Supplied passage ▸
◇ ◇ ◇ ◇ ◇
Fact Meets Fiction: Jessie Eden & Peaky Blinders

A version of what is about to follow exists as two posts I had previously made on the So It Goes blogger site in 2016 and 2017 respectively. Back then information regarding Jessie Eden was scantly available online (note that the 2016 post received praise from Andrea McCulloch, Jessie’s daughter-in-law. The decision to make Eden a regular character in Peaky Blinders soon changed all that, and now the life and exploits of the Birmingham trade unionist, Communist Party member and all-round socialist heroine have been recovered from the overlooked pages of history, with articles appearing in The Guardian and the TUC website, as well as the city of Birmingham finally and properly recognising one of their finest daughters. I like to think I did my bit in bringing her to wider attention.

The first recorded act of militant unionism that Jessie Shrimpton (which was Eden’s maiden name) undertook was during the General Strike of 1926, when she, as shop steward at Lucas’ Motor Components, downed tools and led the women of her section out to join some 25,000 on a May Day march. The General Stike lasted 9 days from 4th May to 13th May, and was an attempt to force the government to halt the wage cuts and worsening conditions for the 1.2 million locked out coal miners. Despite over a million people standing in solidarity and transport and heavy industry being particularly effected, the action proved unsuccessful thanks to a prepared government reaction and the enlisting of middle class volunteers to run essential services that had been affected by the industrial action.
◇ ◇ ◇ ◇ ◇
(Polygon annotations for photos)
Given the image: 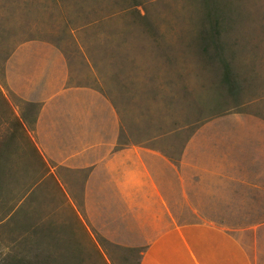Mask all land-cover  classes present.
<instances>
[{
  "label": "rangeland",
  "instance_id": "rangeland-1",
  "mask_svg": "<svg viewBox=\"0 0 264 264\" xmlns=\"http://www.w3.org/2000/svg\"><path fill=\"white\" fill-rule=\"evenodd\" d=\"M31 39L56 44L71 82L109 97L122 124L117 148L211 158L210 145L200 149L203 127L228 114L264 119V0H0V264H139V250L87 246L85 225L71 228L73 209L61 212L68 198L39 190L51 165L5 76L7 58ZM235 136L236 147L251 145ZM262 192L241 191L237 212L208 214L245 239L256 264H264Z\"/></svg>",
  "mask_w": 264,
  "mask_h": 264
},
{
  "label": "crops",
  "instance_id": "crops-1",
  "mask_svg": "<svg viewBox=\"0 0 264 264\" xmlns=\"http://www.w3.org/2000/svg\"><path fill=\"white\" fill-rule=\"evenodd\" d=\"M5 76L25 102L23 125L33 124L32 139L51 165L39 190L68 198L61 212L73 209L71 228L85 225L87 246L139 250V264H256L245 239L208 214L237 212L241 191L264 196V119L218 117L197 134L201 151L210 145L214 157L187 148L175 160L158 147L117 148V108L98 88L71 82L69 60L53 42L20 43ZM235 132L251 145L236 147ZM241 171L251 179L241 180Z\"/></svg>",
  "mask_w": 264,
  "mask_h": 264
},
{
  "label": "trees",
  "instance_id": "trees-1",
  "mask_svg": "<svg viewBox=\"0 0 264 264\" xmlns=\"http://www.w3.org/2000/svg\"><path fill=\"white\" fill-rule=\"evenodd\" d=\"M225 79L228 81L231 79V71L229 66L226 64V72H225Z\"/></svg>",
  "mask_w": 264,
  "mask_h": 264
}]
</instances>
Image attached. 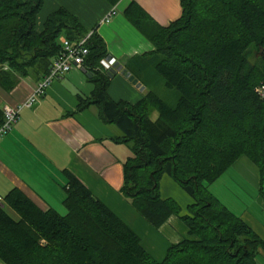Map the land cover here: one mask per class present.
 <instances>
[{
    "label": "trees",
    "instance_id": "1",
    "mask_svg": "<svg viewBox=\"0 0 264 264\" xmlns=\"http://www.w3.org/2000/svg\"><path fill=\"white\" fill-rule=\"evenodd\" d=\"M43 3L0 0V85L11 90L22 77L42 78L63 51L62 37L77 42L91 32L84 68L95 86L78 95L72 114L95 105L102 121L119 128L114 139L131 149L121 192L155 228L179 215L193 238L170 245L162 260L154 258L129 224L64 170L66 214L42 210L16 188L3 196L0 258L7 264H259L264 240L209 185L247 156L259 169L264 192V97L258 92L264 82V0H181L180 17L150 32L144 29L150 15L137 2L129 4L126 18L147 34L156 70L179 93L174 106L155 91L134 103L112 99L108 86L116 70L103 68L104 39L64 7L38 28ZM164 174L192 197L187 213L181 215L174 198L162 197Z\"/></svg>",
    "mask_w": 264,
    "mask_h": 264
},
{
    "label": "crops",
    "instance_id": "2",
    "mask_svg": "<svg viewBox=\"0 0 264 264\" xmlns=\"http://www.w3.org/2000/svg\"><path fill=\"white\" fill-rule=\"evenodd\" d=\"M132 1L152 18L144 26L146 32L155 24H170L182 13L181 0H120L116 5L107 0H44L38 28L50 13L61 7L77 15L86 29L96 28L108 51L104 70H116L108 94L116 101L134 103L150 91L156 92L159 77L153 69V43L124 14ZM114 6L117 13L109 22H102ZM40 79L31 75L22 77L11 90L0 85V106L15 105L26 99ZM94 86L86 69L76 68L53 81L35 105L21 110L12 130L0 139V194L5 196L16 188L42 210L54 208L66 214L68 178L64 170H69L140 235L143 246L154 258L162 260L170 245L193 236L175 214L155 228L121 192L123 164L131 149L114 139L121 134L119 128L102 121L95 105L72 114L79 103L78 95H89ZM232 166L260 186L259 169L247 156H241ZM179 187L184 190L170 175L162 176V197L174 198L183 215L193 199L185 190L189 197L181 193ZM175 195H180L182 200ZM253 203L246 198L235 213L264 240V192ZM5 209L12 218L20 219L10 205L5 204ZM258 263L264 264V248L259 249ZM0 264L7 263L0 258Z\"/></svg>",
    "mask_w": 264,
    "mask_h": 264
},
{
    "label": "built area",
    "instance_id": "3",
    "mask_svg": "<svg viewBox=\"0 0 264 264\" xmlns=\"http://www.w3.org/2000/svg\"><path fill=\"white\" fill-rule=\"evenodd\" d=\"M117 13V8L114 6L106 14L102 22H109ZM91 32L77 42H72L66 37H62L63 51L59 57L54 59L51 68L35 85L31 93L26 99L15 105L6 104L3 107V120L0 123V139L12 130L14 124L18 121L20 112L25 107H32L38 100L44 96L50 84L58 79H62L73 69L84 67L85 58L89 53L87 40ZM103 68H105V58L102 60ZM259 94L264 97V82L258 88ZM4 201L3 195L0 194V203Z\"/></svg>",
    "mask_w": 264,
    "mask_h": 264
},
{
    "label": "rangeland",
    "instance_id": "4",
    "mask_svg": "<svg viewBox=\"0 0 264 264\" xmlns=\"http://www.w3.org/2000/svg\"><path fill=\"white\" fill-rule=\"evenodd\" d=\"M41 13L42 10L40 11L38 18L42 20ZM153 69L157 72L159 77V80L155 84L157 88L156 93L174 106L179 98L178 91L175 88H168L163 76L155 69V67H153ZM151 117L156 119L158 117V111L154 110ZM240 173L241 172L235 166H231L218 181L209 185L210 191L234 212L244 205L246 198L249 199L251 204H254V199L261 194V186L257 187L254 182L247 179L245 175L242 176ZM179 191L184 195H187V193L180 187ZM175 196H177L176 198H179V200H182L180 195ZM187 197L189 196L187 195ZM238 197H240V199L236 200Z\"/></svg>",
    "mask_w": 264,
    "mask_h": 264
}]
</instances>
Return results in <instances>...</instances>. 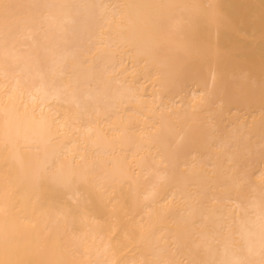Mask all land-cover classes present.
Returning <instances> with one entry per match:
<instances>
[{
	"label": "bare ground",
	"instance_id": "bare-ground-1",
	"mask_svg": "<svg viewBox=\"0 0 264 264\" xmlns=\"http://www.w3.org/2000/svg\"><path fill=\"white\" fill-rule=\"evenodd\" d=\"M0 264H264V0H0Z\"/></svg>",
	"mask_w": 264,
	"mask_h": 264
},
{
	"label": "rangeland",
	"instance_id": "rangeland-1",
	"mask_svg": "<svg viewBox=\"0 0 264 264\" xmlns=\"http://www.w3.org/2000/svg\"><path fill=\"white\" fill-rule=\"evenodd\" d=\"M216 8H217V7H216ZM218 8L220 9V7H218ZM218 8H217V9H218ZM231 21H232V20H231Z\"/></svg>",
	"mask_w": 264,
	"mask_h": 264
}]
</instances>
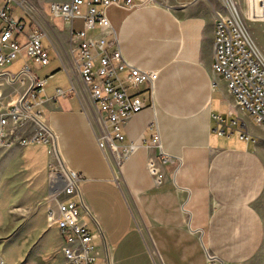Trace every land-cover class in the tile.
Masks as SVG:
<instances>
[{"label":"crops","instance_id":"1","mask_svg":"<svg viewBox=\"0 0 264 264\" xmlns=\"http://www.w3.org/2000/svg\"><path fill=\"white\" fill-rule=\"evenodd\" d=\"M51 1L25 0L30 20H24L26 28L39 26L59 56L54 42L65 36L69 43V34L44 13L43 3L49 9ZM216 12L206 0L106 9L123 56L157 72L152 93L147 84L138 87L147 106L123 126L124 142L137 148L119 168L97 143L94 105L68 63L59 56L65 72L53 68L40 76L44 67L23 54L6 68L17 74L26 63L46 79L44 106L56 140L55 150L31 144L0 159V231L16 234L0 246V264H66L59 230L47 223L55 153L82 176L80 211L97 234L98 264H264V125L239 107L212 69ZM244 19L264 56V21ZM16 60L21 64L13 72ZM58 88L65 94L56 96ZM24 89L13 86L14 92ZM214 114L224 118L226 134L216 132ZM232 118L239 126L228 135ZM239 129L251 139H240ZM155 133L173 163L161 164L159 149L143 145ZM148 160L159 169L161 184Z\"/></svg>","mask_w":264,"mask_h":264},{"label":"built area","instance_id":"2","mask_svg":"<svg viewBox=\"0 0 264 264\" xmlns=\"http://www.w3.org/2000/svg\"><path fill=\"white\" fill-rule=\"evenodd\" d=\"M228 14L216 12L212 69L222 76L241 109L264 125V56L253 40L238 12L234 0H224ZM0 151L31 144L55 146V134L50 129L44 106L46 79L40 78L24 64L17 74L6 68L25 54L36 68L49 64L50 56L44 47L39 26L26 28L23 18L11 10L14 5L24 8L25 0H0ZM159 0H54L49 2V18H60L68 29V51L73 69L79 75L92 101L98 127L96 140L119 168L137 148L136 143H125L123 126L126 121L147 105L138 94V87L147 84L150 92L157 79L155 70L140 68L122 54L115 31L107 18L111 5L133 8ZM246 17L264 21V0H246ZM74 18L82 20V27L74 30ZM24 86L14 92L13 86ZM4 88H8L7 91ZM65 93L57 89L55 95ZM219 135L225 120L214 114ZM239 126L236 118L229 120L228 135ZM239 138L250 140L246 130H238ZM143 145L159 149L161 164L173 163L172 156L162 150L159 134L155 133ZM55 150V148H54ZM56 161L48 171L49 191L46 196L47 223L56 226L62 237L61 253L66 264H98L94 239L97 234L88 228V217L80 211L83 201L79 196L82 176L68 168L55 153ZM147 168L157 184L163 180L152 160ZM78 196V198H77ZM92 220V218H89ZM212 259L211 256H209Z\"/></svg>","mask_w":264,"mask_h":264},{"label":"rangeland","instance_id":"3","mask_svg":"<svg viewBox=\"0 0 264 264\" xmlns=\"http://www.w3.org/2000/svg\"><path fill=\"white\" fill-rule=\"evenodd\" d=\"M206 1L209 2L210 8L213 11H219L224 15L228 14V9H227V6H226V3L224 0H206ZM1 5H2V2H0V6ZM236 6H237L238 12L240 13L244 23H246V21L244 19V17L246 16V3L242 1V2L236 3ZM12 10L14 13L23 17V19H26L27 21L30 20L29 14L25 11V9L21 5L17 4L15 6H13ZM43 11L45 14H49V9H48V6L46 3H43ZM244 11H245V16H244ZM51 22H52V26L54 28H56L57 30H59V31L65 30L63 22L60 18H54ZM72 26H73L74 30H79L82 27L81 19L80 18H74L73 22H72ZM40 31L42 32L41 29H40ZM62 40H63V42L60 41V44H57V42H54V44L56 46V50H57L59 56L61 57V59L64 61V63H66V64L68 63L73 68L71 56H70L69 51L67 49L68 43L66 41L65 36L62 37ZM42 42L49 52L50 61H49L48 65H46V66H44V68L38 70L37 73L40 76H42L48 70L53 69V68L58 69V70H56V72L62 71L64 73L65 71L63 68V63L61 62L59 56L57 55L55 48L53 47L52 43L48 40V38L44 35V33H43ZM20 64H21V61L16 60L13 63L12 67L10 68L11 71H13V72L17 71ZM49 84H50V81H49ZM7 151H0V159H3L2 155H4ZM15 237H16L15 233L0 231V246L8 240H13Z\"/></svg>","mask_w":264,"mask_h":264}]
</instances>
◇ ◇ ◇ ◇ ◇
Work to do ▸
- 1) From the Jessie Eden piece, extract the part that opens with the words containing "The first recorded" and closes with "the industrial action.".
- 2) According to the Jessie Eden piece, what was Eden's maiden name?
- 3) Summarize the Jessie Eden piece in two sentences.

Problem solutions ▸
- 1)
The first recorded act of militant unionism that Jessie Shrimpton (which was Eden’s maiden name) undertook was during the General Strike of 1926, when she, as shop steward at Lucas’ Motor Components, downed tools and led the women of her section out to join some 25,000 on a May Day march. The General Stike lasted 9 days from 4th May to 13th May, and was an attempt to force the government to halt the wage cuts and worsening conditions for the 1.2 million locked out coal miners. Despite over a million people standing in solidarity and transport and heavy industry being particularly effected, the action proved unsuccessful thanks to a prepared government reaction and the enlisting of middle class volunteers to run essential services that had been affected by the industrial action.

- 2) Shrimpton

- 3) Information about Jessie Eden, a Birmingham trade unionist, Communist Party member and socialist heroine, was scantly available online until her becoming a regular character in Peaky Blinders led to articles in The Guardian and on the TUC website and to recognition from the city of Birmingham. Her first recorded act of militant unionism came during the General Strike of 1926, when as shop steward at Lucas' Motor Components she led the women of her section out to join some 25,000 on a May Day march, in a nine-day strike that proved unsuccessful.